After days of stalking naval targets, the mission 1/12 had been waiting for crossed their screens: the EAB’s sensors had detected an aggressor ship. The Marines gained contact with the target, identified it, and developed a targeting solution. Its launch tubes elevated, the NMESIS fired a Naval Strike Missile that streaked into the sky and over the horizon. It traveled more than 100 nautical miles before slamming into the adversary ship, played by the ex-USS Ingraham, a retired Oliver Hazard Perry-class guided missile frigate. Smoke and flames billowed from the damaged sections of the ship just as the NMESIS’ second missile found its mark. In the interests of avoiding an adversary’s counter-attack, the NMESIS launcher followed its leader vehicle to a Marine KC-130J waiting on the nearby airfield.
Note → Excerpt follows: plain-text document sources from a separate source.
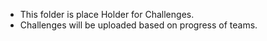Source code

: - This folder is place Holder for Challenges.
- Challenges will be uploaded based on progress of teams.
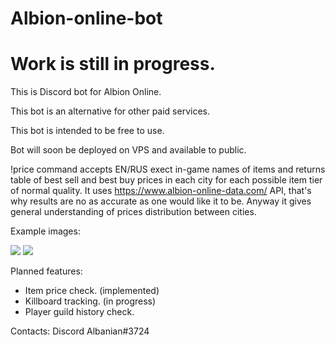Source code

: # Albion-online-bot

# Work is still in progress.

This is Discord bot for Albion Online.

This bot is an alternative for other paid services.

This bot is intended to be free to use.

Bot will soon be deployed on VPS and available to public.

!price command accepts EN/RUS exect in-game names of items and returns table of best sell and best buy prices in each city for each possible item tier of normal quality.
It uses https://www.albion-online-data.com/ API, that's why results are no as accurate as one would like it to be.
Anyway it gives general understanding of prices distribution between cities.

Example images:

![](https://user-images.githubusercontent.com/69482838/103002624-e5737900-4537-11eb-9ffc-1081a93ebc9d.png)
![](https://user-images.githubusercontent.com/69482838/103002653-f0c6a480-4537-11eb-8c69-242cb9972886.png)


Planned features:
   - Item price check. (implemented)
   - Killboard tracking. (in progress)
   - Player guild history check.
   
   Contacts:
   Discord Albanian#3724
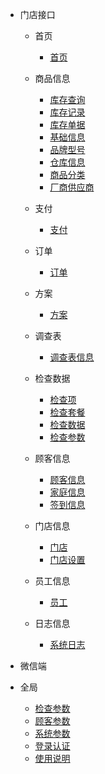 - 门店接口
    - 首页
      - [首页](/门店/首页/首页.md)
        
    - 商品信息
      - [库存查询](/门店/商品/库存查询.md)
      - [库存记录](/门店/商品/库存记录.md)
      - [库存单据](/门店/商品/库存单据.md)
      - [基础信息](/门店/商品/基础信息.md)
      - [品牌型号](/门店/商品/品牌型号.md)
      - [仓库信息](/门店/商品/仓库信息.md)
      - [商品分类](/门店/商品/商品分类.md)
      - [厂商供应商](/门店/商品/厂商供应商.md)

    - 支付
      - [支付](/门店/支付/支付.md)

    - 订单
      - [订单](/门店/订单/订单.md)
        
    - 方案
      - [方案](/门店/方案/方案.md)
      
    - 调查表
        - [调查表信息](/门店/调查表/调查表信息.md)
    - 检查数据
        - [检查项](/门店/检查/检查项.md)
        - [检查套餐](/门店/检查/检查套餐.md)
        - [检查数据](/门店/检查/检查数据.md)
        - [检查参数](/门店/检查/检查参数.md)
    - 顾客信息
        - [顾客信息](/门店/顾客/顾客信息.md)
        - [家庭信息](/门店/顾客/家庭信息.md)
        - [签到信息](/门店/顾客/签到信息.md)
    - 门店信息
        - [门店](/门店/门店/门店信息.md)
        - [门店设置](/门店/门店/门店设置.md)
    - 员工信息
        - [员工](/门店/员工/员工信息.md)
    - 日志信息
        - [系统日志](/门店/日志/系统日志.md)

- 微信端

    
- 全局
    - [检查参数](/全局/检查参数.md)
    - [顾客参数](/门店/顾客/顾客参数.md)
    - [系统参数](/全局/系统参数.md)
    - [登录认证](/全局/登录认证.md)
    - [使用说明](/全局/使用说明.md)
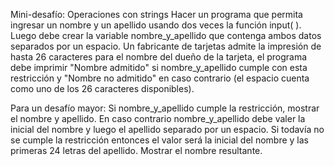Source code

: Mini-desafío: Operaciones con strings
Hacer un programa que permita ingresar un nombre y un apellido usando dos veces la función input( ). 
Luego debe crear la variable nombre_y_apellido que contenga ambos datos separados por un espacio. 
Un fabricante de tarjetas admite la impresión de hasta 26 caracteres para el nombre del dueño de la tarjeta, el programa debe imprimir 
"Nombre admitido" si nombre_y_apellido cumple con esta restricción y "Nombre no admitido" en caso contrario (el espacio cuenta como 
uno de los 26 caracteres disponibles).

Para un desafío mayor: Si nombre_y_apellido cumple la restricción, mostrar el nombre y apellido. 
En caso contrario nombre_y_apellido debe valer la inicial del nombre y luego el apellido separado por un espacio. 
Si todavía no se cumple la restricción entonces el valor será la inicial del nombre y las primeras 24 letras del apellido. 
Mostrar el nombre resultante.

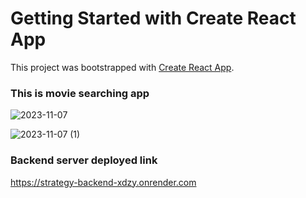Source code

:# Getting Started with Create React App

This project was bootstrapped with [Create React App](https://github.com/facebook/create-react-app).

### This is movie searching app


![2023-11-07](https://github.com/kartikkunwar/strategycoglobal_assignment/assets/105916551/e542619f-0e73-40c3-9db5-6c815be59cc9)  


![2023-11-07 (1)](https://github.com/kartikkunwar/strategycoglobal_assignment/assets/105916551/650969ab-46e9-4a2a-9e15-60242bc883fd)

### Backend server deployed link

https://strategy-backend-xdzy.onrender.com
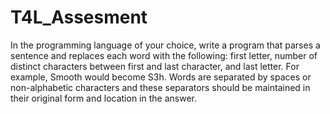 # T4L_Assesment
In the programming language of your choice, write a program that parses a sentence and replaces each word with the following: first letter, number of distinct characters between first and last character, and last letter. For example, Smooth would become S3h. Words are separated by spaces or non-alphabetic characters and these separators should be maintained in their original form and location in the answer. 

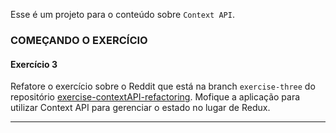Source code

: Esse é um projeto para o conteúdo sobre `Context API`.
### COMEÇANDO O EXERCÍCIO

#### Exercício 3 

Refatore o exercício sobre o Reddit que está na branch `exercise-three` do repositório [exercise-contextAPI-refactoring](https://github.com/tryber/exercise-contextAPI-refactoring/tree/master). Mofique a aplicação para utilizar Context API para gerenciar o estado no lugar de Redux.

---
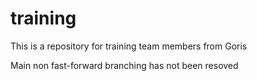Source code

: # training
This is a repository for <EPAM> training team members from Goris

Main non fast-forward branching
has not been resoved

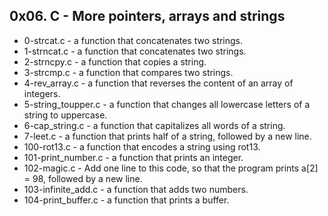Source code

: ## 0x06. C - More pointers, arrays and strings
- 0-strcat.c - a function that concatenates two strings.
- 1-strncat.c - a function that concatenates two strings.
- 2-strncpy.c - a function that copies a string.
- 3-strcmp.c - a function that compares two strings.
- 4-rev_array.c - a function that reverses the content of an array of integers.
- 5-string_toupper.c - a function that changes all lowercase letters of a string to uppercase.
- 6-cap_string.c - a function that capitalizes all words of a string.
- 7-leet.c - a function that prints half of a string, followed by a new line.
- 100-rot13.c - a function that encodes a string using rot13.
- 101-print_number.c - a function that prints an integer.
- 102-magic.c - Add one line to this code, so that the program prints a[2] = 98, followed by a new line.
- 103-infinite_add.c - a function that adds two numbers.
- 104-print_buffer.c - a function that prints a buffer.
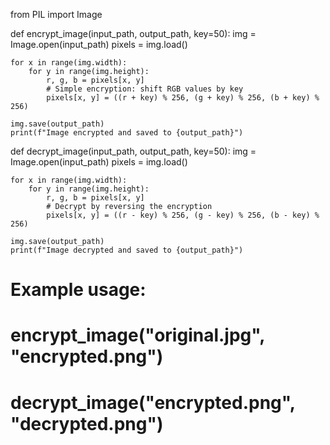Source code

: from PIL import Image

def encrypt_image(input_path, output_path, key=50):
    img = Image.open(input_path)
    pixels = img.load()

    for x in range(img.width):
        for y in range(img.height):
            r, g, b = pixels[x, y]
            # Simple encryption: shift RGB values by key
            pixels[x, y] = ((r + key) % 256, (g + key) % 256, (b + key) % 256)

    img.save(output_path)
    print(f"Image encrypted and saved to {output_path}")

def decrypt_image(input_path, output_path, key=50):
    img = Image.open(input_path)
    pixels = img.load()

    for x in range(img.width):
        for y in range(img.height):
            r, g, b = pixels[x, y]
            # Decrypt by reversing the encryption
            pixels[x, y] = ((r - key) % 256, (g - key) % 256, (b - key) % 256)

    img.save(output_path)
    print(f"Image decrypted and saved to {output_path}")

# Example usage:
# encrypt_image("original.jpg", "encrypted.png")
# decrypt_image("encrypted.png", "decrypted.png")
Artillery Marines and KC-130 loadmasters worked together to maneuver the NMESIS inside the body of the plane. The aircraft and NMESIS stayed on the ground, but the evolution highlighted the system’s ability to go to any location serviceable by a KC-130.
“This scenario is representative of the real-world challenges and missions the Navy and Marine Corps will be facing together in the future,” said Brig. Gen. A. J. Pasagian, commander of Marine Corps Systems Command. “This exercise also provided an opportunity for us to work alongside our service partners to refine Force Design 2030 modernization concepts.”
The next day, the NMESIS was loaded onto an LCAC and transported round-trip to the well deck of the USS San Diego, an amphibious transport dock. This demonstration of the system’s transportability and mobility, as well as the previous loading aboard the KC-130, highlighted the operational flexibility artillery Marines will provide in the future to Fleet commanders seeking to achieve sea denial or sea control in important areas of the ocean.
“It’s not like a traditional cannon fire direction center with lots of noise and chaos as calls for fire are being processed,” said Neikirk. “A track comes in, gets analyzed, disseminated and engaged. Then we’re on to the next one.”
The sinking exercise operation at PMRF highlighted the new and important roles Marines will play for the naval and joint force in future global competition and conflict involving key maritime terrain. Marine fires EABs will create options for Fleet commanders either with their own weapons systems or by playing a key role in enabling the joint targeting and fires process.
“While the systems and methods used to locate maritime targets are classified, they enable our EABs to sense and make sense of the threat environment. Long-range precision fires can then be delivered from Marine platforms or handed off to the joint force for optimal attack,” Neikirk said.
Large Scale Exercise 2021 set conditions for future large-scale naval exercises, and demonstrated the naval services’ ability to employ precise, long-range, and overwhelming force in a contested environment. The exercise involved forces and ships from three naval component commands, five numbered fleets, and all three Marine Expeditionary Forces spanning 17 time zones. It is the first iteration of what will become a triennial exercise with allies and partners from around the world.